En Grande-Bretagne, la préparation d’un seminar consiste en quelques lectures de documents (certains imposés, d’autres conseillés), et à quelques questions essentiellement de compréhension de ces lectures, et jamais vraiment profondes. Mais surtout, l’important est vraiment que l’on ait compris en sortant de la salle (ce qui ne veut pas dire qu’on puisse y arriver les bras croisés). Il y a une évaluation, mais qui en proportion est considérablement moindre : 4% de la note finale (contre 38% à Bordeaux IV), ce qui libère peut-être plus pour poser les questions. Ces seminars sont cadrés avec le cours, et vont finalement encadrer par magie ce fameux « travail personnel ». Les étudiants sont loin d’être laissés à eux-mêmes, mais ce sont eux qui doivent faire le boulot.
Au fait, oubliez le groupe de TD à 40 (rires dans la salle) où vous devez vous battre pour tenter d’avoir la parole. Ici, les groupes sont de 16. Et, oui, à ce tarif-là, vous n’avez pas des doctorants qui comprennent aussi bien que vous les subtilités juridiques de la plaquette, mais sont des solicitors, des barristers, des magistrats. Un universitaire anglais, ça n’existe pas, et si ça existe, on les a tous pendus en 1689.
Vous avez compris ce que je veux dire : l’enseignement supérieur français s’est recadré sur le mode du lycée, tout en conservant le dogme universitaire, alors que le système universitaire britannique reste véritablement… universitaire, mais si possible sans avoir le dogme qui veut que l’on nie ce qui se passe après les études universitaires.
A cela, s’ajoute les workshops, optionnels, qui permettent « d’aller plus loin ». Par exemple, vous avez des workshops pour apprendre à utiliser Lexis, Westlaw, savoir comment utiliser Word 2007 pour rendre les devoirs (note : tout est informatisé, ce qui permet de détecter les éventuels plagiats et problèmes de références, considérations bien trop lointaines en France, un pays avec des universitaires et des étudiants honnêtes), apprendre la langue anglaise ou tout et n’importe quoi en rapport avec votre diplôme. Il peut y avoir des workshops d’une heure ou deux, ou une inscription pour de véritables cours qui se rajoutent à l’emploi du temps pour plusieurs semaines. Des modules véritablement « à la carte ».
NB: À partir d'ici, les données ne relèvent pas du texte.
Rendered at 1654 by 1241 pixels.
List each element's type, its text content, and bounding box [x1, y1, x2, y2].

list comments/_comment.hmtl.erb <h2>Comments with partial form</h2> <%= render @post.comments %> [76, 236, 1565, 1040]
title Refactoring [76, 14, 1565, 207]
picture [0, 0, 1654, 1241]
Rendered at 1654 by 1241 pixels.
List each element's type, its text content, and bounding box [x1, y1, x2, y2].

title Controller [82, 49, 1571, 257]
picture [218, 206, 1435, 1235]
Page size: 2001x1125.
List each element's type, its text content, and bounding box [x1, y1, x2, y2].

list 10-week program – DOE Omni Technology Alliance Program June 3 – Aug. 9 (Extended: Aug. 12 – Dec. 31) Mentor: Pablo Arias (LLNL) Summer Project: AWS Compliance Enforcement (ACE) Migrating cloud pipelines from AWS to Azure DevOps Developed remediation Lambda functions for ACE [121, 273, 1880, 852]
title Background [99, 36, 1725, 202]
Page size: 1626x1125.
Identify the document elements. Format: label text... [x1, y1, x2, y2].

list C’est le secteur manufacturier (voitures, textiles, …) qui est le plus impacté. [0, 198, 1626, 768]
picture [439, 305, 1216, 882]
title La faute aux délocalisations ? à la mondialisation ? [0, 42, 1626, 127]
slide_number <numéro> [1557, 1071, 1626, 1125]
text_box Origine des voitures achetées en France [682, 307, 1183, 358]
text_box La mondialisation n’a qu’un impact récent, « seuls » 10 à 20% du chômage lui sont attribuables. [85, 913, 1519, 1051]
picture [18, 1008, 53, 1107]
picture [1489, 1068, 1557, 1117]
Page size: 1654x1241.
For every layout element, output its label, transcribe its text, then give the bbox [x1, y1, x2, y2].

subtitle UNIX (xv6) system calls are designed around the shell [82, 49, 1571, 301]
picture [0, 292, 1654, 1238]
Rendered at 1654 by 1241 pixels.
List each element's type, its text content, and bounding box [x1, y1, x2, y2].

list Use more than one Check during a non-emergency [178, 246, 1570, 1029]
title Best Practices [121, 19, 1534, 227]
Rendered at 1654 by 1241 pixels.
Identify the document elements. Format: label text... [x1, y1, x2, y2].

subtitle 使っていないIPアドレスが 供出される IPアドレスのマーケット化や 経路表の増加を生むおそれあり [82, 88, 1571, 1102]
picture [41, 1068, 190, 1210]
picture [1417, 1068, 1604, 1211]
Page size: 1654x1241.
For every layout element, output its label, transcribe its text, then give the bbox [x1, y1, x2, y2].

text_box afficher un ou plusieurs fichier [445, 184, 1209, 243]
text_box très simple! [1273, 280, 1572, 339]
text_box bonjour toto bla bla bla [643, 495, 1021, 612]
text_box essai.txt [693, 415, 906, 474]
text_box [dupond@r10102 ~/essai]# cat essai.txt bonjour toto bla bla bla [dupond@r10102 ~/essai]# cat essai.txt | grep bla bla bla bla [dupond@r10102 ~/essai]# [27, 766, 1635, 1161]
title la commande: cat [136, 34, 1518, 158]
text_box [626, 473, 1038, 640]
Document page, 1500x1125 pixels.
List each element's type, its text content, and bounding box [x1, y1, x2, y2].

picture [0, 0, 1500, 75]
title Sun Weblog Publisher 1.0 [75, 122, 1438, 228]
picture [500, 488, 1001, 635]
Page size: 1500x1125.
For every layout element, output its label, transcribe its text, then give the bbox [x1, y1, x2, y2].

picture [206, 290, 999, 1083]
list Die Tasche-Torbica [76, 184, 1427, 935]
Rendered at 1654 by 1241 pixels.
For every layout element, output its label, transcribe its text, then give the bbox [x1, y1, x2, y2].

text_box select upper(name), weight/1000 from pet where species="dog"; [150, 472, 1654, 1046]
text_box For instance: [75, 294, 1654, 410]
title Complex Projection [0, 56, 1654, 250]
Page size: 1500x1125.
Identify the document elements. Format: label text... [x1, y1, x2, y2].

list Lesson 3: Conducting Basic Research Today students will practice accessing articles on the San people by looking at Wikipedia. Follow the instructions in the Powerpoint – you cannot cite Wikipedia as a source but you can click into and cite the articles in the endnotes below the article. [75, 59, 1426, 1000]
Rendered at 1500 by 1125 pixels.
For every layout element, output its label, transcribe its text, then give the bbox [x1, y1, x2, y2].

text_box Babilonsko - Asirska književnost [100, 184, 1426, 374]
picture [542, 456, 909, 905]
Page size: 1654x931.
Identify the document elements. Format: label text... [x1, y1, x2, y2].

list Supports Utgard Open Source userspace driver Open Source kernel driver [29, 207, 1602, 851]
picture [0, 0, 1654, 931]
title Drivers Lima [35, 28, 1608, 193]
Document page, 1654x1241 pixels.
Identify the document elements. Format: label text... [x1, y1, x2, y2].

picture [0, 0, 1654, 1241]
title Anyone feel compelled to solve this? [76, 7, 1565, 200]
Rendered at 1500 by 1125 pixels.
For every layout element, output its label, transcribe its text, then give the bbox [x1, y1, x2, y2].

Mais en-dehors des lectures, seminars, workshops, et du travail personnel universitaire, il y a de quoi s’occuper. Chaque étudiant -dont votre serviteur- adhère à de nombreuses societies (associations), ce qui permet de réunir des personnes qui ont les mêmes centres d’intérêts. Parmi elles, la Kent Student Law Society, qui, certes, organise beaucoup d’évènements festifs que je vous laisse librement découvrir sur son site web, mais s’occupe également des rencontres avec de futurs employeurs. Si on compte les réunions, les socials, et les divers évènements qui peuvent parfois s’étaler sur plusieurs jours, ça peut prendre également vite beaucoup de temps. Ça peut paraitre innocent et très facultatif en perspective, mais s’investir dans ce genre de structures permet de ce côté-là de la Manche de faire reluire un CV, et, surtout, de vivre à fond l’expérience de l’université.
Ajoutez à ça le rythme de vie (tout est plus rapide) et la vie étudiante, et franchement, vous pourrez commencer à vous demander si vous arriverez à faire face à toutes vos obligations.